Malheureusement, mon obsession de la musique et des mathématiques revient me hanter périodiquement, particulièrement lorsque je vis une « crise d’imposteure ». Des moments où j’ai l’impression d’être la seule à ne pas « catcher », d’être complètement à côté de la plaque, que mes réalisations sont en fait l’oeuvre du Saint Esprit... Et c’est une bataille de tous les instants d’arriver à me convaincre que je suis le moindrement intelligente. Cent fois plus dur que d’apprendre une sonate ou que de résoudre une équation différentielle.

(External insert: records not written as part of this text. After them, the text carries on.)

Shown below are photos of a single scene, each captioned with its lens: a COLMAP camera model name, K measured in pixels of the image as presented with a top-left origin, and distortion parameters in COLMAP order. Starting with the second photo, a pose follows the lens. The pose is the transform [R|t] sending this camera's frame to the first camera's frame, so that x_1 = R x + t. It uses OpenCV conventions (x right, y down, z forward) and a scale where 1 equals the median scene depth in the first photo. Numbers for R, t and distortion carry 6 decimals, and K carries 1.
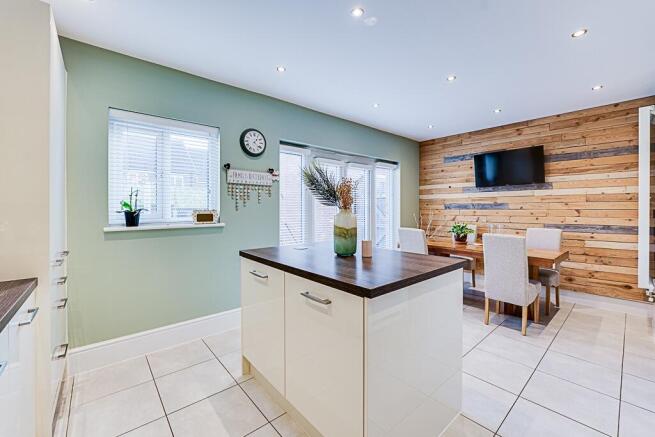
lens RADIAL K [[267.7, 0, 346.5], [0, 267.7, 208.7], [0, 0, 1]] dist [-0.016009, 0.000987]
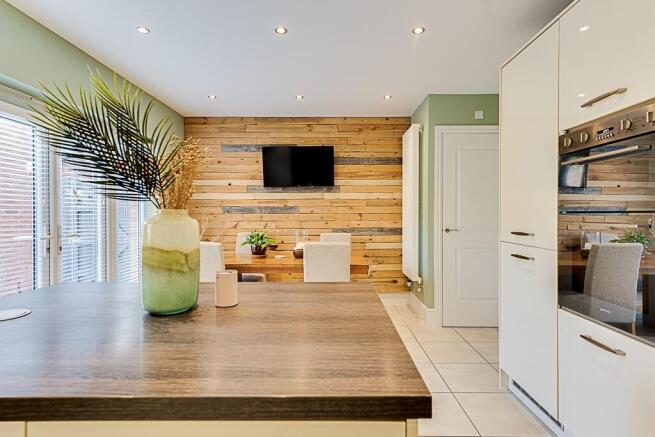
lens RADIAL K [[321.8, 0, 330.9], [0, 321.8, 216.4], [0, 0, 1]] dist [0.005462, 0.000160]
pose [[0.686170, -0.006785, 0.727410, -0.114921], [0.002186, 0.999971, 0.007265, 0.005533], [-0.727438, -0.003394, 0.686165, 0.222160]]
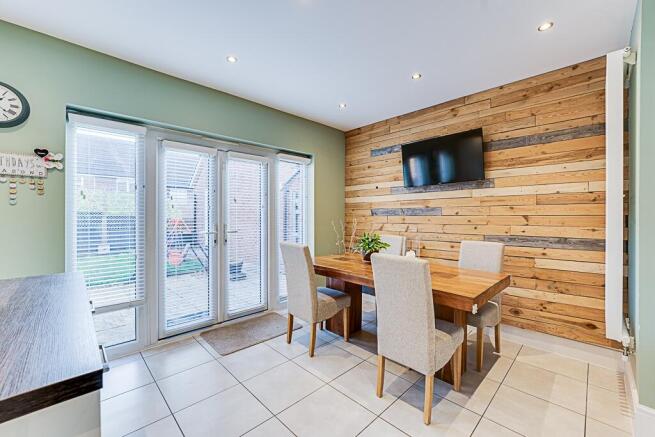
lens RADIAL K [[267.7, 0, 344.2], [0, 267.7, 216.2], [0, 0, 1]] dist [-0.016009, 0.000987]
pose [[0.998018, -0.000507, 0.062925, 0.333403], [0.000577, 0.999999, -0.001080, 0.005685], [-0.062924, 0.001114, 0.998018, 0.306587]]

* When I was still trying to figure out what to do with my life, Shauna Saunders already knew she wanted to do a Ph.D in Economics. Growing up in the Prairies, she had witnessed child and women poverty among Aborigial communities, and was determined to find solutions to reduce the gab between rich and poor. After her undergraduate studies at York, she went on to pursue a Masters’ Degree at U of T and a Ph.D. at Duke University. Shauna is one of the most gifted individials I have ever met in my entire life but unfortunately, she was also seriously ill with Crohn’s disease. She died of kidney failure shortly after she submitted her doctoral thesis. Shauna, you always told me the most beautiful thing about Saskatchewan was its endless blue sky. I hope this is where you are.